EXERCISE DETAILS
Below is a set of entries. Print the line that contains "Estimate the 3-D" and every later line word for word, through the final one.

DATASET
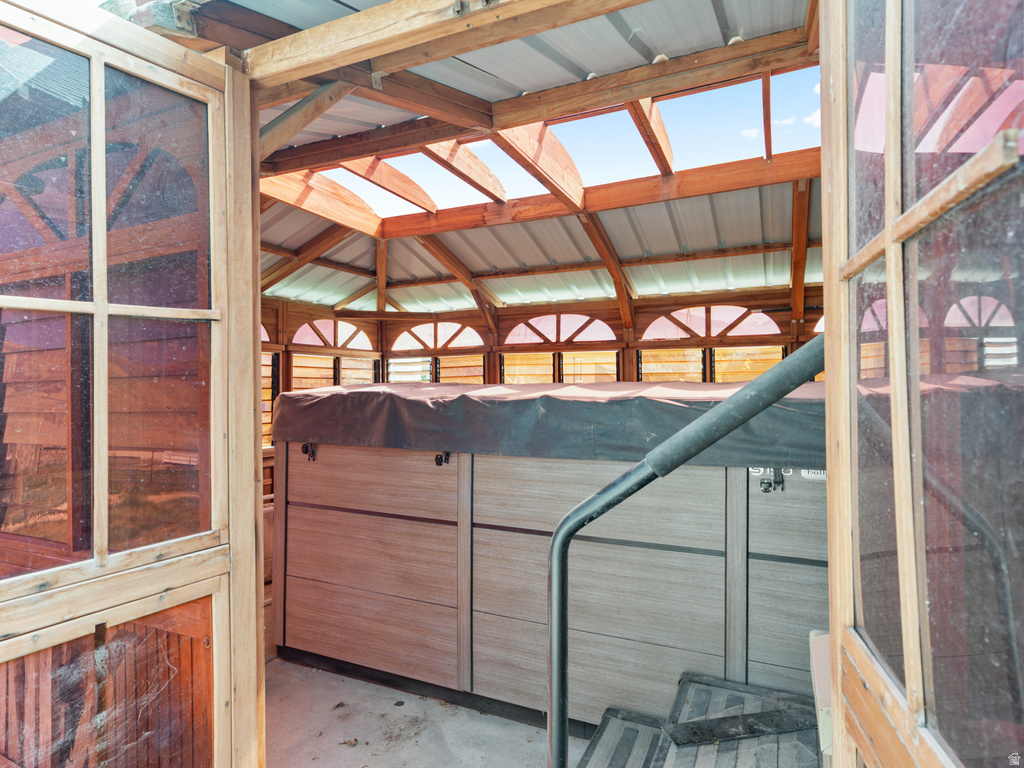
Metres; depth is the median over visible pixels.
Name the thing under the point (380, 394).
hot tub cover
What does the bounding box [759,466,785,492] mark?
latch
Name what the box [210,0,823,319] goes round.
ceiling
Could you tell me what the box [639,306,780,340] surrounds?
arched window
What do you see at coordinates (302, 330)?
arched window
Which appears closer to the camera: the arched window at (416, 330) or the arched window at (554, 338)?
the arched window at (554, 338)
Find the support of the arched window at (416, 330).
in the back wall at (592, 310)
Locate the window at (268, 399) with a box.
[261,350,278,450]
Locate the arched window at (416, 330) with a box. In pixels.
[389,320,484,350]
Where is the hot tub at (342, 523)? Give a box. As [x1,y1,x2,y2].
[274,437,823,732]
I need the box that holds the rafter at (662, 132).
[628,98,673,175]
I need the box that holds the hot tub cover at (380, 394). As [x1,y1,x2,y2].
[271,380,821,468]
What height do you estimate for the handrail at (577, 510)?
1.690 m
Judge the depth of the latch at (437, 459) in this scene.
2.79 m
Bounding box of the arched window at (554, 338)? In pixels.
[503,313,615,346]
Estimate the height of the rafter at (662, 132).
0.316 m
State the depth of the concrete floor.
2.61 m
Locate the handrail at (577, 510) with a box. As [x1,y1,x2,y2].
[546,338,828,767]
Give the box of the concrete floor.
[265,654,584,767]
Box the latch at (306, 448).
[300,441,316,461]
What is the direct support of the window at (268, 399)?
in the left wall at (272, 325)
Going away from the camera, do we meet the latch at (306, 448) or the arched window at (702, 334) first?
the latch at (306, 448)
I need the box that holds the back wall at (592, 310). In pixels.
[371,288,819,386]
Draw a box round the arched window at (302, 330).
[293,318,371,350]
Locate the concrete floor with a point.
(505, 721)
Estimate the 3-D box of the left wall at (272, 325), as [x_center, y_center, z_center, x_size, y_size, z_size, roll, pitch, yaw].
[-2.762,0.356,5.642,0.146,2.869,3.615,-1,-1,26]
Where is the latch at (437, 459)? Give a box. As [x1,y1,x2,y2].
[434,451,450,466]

SOLVED PROBLEM
Estimate the 3-D box of the left wall at (272, 325), as [x_center, y_center, z_center, x_size, y_size, z_size, roll, pitch, yaw].
[-2.762,0.356,5.642,0.146,2.869,3.615,-1,-1,26]
Where is the latch at (437, 459)? Give a box. As [x1,y1,x2,y2].
[434,451,450,466]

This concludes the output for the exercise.